- Assigned task -
Show every line in the material below in which the string "Estado" appears.

═══ Dataset content

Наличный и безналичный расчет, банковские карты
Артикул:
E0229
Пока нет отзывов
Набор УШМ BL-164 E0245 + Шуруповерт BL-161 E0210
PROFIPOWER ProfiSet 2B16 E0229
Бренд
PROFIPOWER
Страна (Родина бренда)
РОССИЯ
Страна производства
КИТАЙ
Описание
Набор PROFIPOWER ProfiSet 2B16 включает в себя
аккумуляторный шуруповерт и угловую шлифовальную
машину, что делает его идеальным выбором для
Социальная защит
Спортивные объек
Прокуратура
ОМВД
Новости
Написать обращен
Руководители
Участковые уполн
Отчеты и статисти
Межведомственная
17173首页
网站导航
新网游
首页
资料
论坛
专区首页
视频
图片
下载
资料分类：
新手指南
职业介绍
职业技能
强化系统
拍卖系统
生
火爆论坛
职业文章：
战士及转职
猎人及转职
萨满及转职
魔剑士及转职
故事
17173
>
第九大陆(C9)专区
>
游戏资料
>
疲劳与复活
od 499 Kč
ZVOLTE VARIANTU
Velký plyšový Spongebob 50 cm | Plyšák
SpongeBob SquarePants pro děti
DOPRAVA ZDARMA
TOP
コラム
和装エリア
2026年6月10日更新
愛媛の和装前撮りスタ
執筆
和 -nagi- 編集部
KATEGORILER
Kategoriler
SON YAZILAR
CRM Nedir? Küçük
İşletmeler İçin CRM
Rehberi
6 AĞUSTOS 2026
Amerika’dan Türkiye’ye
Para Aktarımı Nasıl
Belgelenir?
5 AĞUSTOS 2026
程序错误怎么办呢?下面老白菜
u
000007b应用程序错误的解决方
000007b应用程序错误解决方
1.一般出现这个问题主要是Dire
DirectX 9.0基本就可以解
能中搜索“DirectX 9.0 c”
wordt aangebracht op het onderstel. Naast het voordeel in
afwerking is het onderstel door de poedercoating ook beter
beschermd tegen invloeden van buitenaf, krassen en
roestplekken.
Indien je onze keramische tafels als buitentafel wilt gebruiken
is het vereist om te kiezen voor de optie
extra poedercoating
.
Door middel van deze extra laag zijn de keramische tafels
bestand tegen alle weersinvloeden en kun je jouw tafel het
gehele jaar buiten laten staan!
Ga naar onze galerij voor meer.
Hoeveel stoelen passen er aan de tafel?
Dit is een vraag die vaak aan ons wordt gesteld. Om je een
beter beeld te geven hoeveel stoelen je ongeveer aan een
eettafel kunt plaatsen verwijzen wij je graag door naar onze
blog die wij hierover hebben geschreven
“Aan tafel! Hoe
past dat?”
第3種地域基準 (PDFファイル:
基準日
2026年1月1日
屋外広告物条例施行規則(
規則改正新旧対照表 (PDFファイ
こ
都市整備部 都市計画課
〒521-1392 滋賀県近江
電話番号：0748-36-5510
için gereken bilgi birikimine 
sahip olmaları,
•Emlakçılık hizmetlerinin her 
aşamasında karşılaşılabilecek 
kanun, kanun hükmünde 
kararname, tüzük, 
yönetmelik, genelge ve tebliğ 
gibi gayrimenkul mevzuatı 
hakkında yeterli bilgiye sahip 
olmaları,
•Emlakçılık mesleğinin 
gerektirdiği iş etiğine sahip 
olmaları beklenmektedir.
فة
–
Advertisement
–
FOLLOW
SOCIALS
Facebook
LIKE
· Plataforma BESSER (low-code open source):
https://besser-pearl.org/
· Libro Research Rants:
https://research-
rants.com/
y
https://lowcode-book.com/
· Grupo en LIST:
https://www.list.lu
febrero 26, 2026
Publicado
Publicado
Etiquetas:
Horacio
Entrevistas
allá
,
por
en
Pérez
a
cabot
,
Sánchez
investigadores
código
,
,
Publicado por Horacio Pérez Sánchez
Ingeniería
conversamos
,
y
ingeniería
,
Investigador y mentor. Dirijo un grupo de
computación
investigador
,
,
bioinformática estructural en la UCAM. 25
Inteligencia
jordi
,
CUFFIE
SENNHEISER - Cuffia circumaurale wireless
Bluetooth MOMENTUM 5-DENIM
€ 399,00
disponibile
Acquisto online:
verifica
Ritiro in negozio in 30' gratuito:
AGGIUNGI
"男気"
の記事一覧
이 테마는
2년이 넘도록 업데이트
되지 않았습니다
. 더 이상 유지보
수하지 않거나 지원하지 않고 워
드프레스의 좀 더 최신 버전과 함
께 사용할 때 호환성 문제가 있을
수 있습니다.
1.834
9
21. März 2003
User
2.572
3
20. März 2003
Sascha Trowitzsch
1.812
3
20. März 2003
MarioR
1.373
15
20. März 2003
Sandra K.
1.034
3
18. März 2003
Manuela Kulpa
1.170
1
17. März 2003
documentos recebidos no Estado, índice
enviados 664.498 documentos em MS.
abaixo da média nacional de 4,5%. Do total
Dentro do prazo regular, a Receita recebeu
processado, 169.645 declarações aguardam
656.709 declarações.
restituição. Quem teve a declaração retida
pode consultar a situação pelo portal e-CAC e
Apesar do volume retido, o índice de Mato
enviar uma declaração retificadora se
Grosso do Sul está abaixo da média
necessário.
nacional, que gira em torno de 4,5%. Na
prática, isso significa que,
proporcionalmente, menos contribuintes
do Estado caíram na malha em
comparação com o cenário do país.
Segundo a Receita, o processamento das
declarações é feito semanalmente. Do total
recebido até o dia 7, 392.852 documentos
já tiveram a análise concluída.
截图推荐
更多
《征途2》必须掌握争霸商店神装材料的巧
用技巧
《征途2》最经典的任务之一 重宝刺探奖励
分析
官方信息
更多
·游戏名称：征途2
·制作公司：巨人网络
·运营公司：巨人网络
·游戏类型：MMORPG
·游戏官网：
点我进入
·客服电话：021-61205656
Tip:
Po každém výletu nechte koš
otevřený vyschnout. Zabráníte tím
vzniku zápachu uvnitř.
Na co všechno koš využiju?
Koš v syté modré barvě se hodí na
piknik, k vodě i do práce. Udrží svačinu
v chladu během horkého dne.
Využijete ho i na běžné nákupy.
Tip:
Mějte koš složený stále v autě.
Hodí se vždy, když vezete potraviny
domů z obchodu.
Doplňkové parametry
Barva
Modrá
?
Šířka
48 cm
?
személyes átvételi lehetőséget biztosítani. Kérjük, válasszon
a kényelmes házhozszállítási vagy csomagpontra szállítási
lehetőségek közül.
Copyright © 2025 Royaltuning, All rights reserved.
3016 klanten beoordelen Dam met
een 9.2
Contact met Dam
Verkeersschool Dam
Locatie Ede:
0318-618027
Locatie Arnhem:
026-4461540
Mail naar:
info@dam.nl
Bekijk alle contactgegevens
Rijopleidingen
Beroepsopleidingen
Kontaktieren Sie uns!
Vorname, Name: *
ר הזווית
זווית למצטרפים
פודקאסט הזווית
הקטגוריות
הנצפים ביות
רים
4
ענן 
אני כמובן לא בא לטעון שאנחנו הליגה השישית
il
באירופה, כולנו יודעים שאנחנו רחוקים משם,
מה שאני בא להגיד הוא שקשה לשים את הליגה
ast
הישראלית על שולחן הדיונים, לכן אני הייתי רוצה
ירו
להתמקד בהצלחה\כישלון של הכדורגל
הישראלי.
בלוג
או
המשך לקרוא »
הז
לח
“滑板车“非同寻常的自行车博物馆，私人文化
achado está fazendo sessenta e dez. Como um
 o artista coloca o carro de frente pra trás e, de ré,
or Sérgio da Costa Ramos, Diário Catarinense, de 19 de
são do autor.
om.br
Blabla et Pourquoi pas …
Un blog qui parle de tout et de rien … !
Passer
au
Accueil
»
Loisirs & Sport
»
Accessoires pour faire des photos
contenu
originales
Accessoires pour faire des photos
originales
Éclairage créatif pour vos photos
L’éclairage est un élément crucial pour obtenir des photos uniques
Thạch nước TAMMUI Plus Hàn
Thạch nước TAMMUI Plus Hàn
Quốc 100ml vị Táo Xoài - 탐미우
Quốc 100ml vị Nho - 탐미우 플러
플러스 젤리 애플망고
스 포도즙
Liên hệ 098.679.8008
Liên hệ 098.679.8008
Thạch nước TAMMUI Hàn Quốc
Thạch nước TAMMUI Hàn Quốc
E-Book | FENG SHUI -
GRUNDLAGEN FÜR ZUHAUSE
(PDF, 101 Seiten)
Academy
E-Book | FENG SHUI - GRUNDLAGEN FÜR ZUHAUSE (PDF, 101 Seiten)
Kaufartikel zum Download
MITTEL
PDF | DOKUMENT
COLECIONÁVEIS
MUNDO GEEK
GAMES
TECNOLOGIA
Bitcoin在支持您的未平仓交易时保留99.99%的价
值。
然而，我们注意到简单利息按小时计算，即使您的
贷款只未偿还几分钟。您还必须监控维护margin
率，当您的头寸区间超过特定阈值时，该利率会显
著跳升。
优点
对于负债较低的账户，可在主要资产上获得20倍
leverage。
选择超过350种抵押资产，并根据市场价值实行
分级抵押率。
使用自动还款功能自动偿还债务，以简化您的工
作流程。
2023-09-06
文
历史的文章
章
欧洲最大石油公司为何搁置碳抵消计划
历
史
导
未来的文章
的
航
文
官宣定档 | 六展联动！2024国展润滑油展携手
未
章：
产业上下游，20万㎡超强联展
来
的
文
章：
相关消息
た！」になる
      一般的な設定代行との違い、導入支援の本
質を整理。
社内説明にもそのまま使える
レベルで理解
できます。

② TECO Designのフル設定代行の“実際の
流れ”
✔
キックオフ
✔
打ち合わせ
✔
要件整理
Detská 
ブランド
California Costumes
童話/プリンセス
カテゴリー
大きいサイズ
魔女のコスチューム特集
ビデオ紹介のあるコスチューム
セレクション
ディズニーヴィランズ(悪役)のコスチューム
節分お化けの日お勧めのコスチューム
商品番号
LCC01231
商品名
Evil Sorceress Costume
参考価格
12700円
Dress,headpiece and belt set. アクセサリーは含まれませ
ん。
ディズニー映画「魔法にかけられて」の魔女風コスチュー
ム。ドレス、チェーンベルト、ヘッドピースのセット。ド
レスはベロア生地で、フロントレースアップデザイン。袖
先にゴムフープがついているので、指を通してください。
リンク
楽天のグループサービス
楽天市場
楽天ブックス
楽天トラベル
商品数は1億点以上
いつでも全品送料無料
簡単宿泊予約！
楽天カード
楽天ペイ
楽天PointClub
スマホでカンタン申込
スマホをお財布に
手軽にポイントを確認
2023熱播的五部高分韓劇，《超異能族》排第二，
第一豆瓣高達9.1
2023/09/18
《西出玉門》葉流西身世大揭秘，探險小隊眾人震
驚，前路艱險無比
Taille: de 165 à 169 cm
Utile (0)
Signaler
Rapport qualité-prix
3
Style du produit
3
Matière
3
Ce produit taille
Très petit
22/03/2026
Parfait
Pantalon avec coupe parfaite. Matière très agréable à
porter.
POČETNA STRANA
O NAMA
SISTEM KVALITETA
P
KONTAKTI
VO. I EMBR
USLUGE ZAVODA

══════

- Your response -
documentos recebidos no Estado, índice
do Estado caíram na malha em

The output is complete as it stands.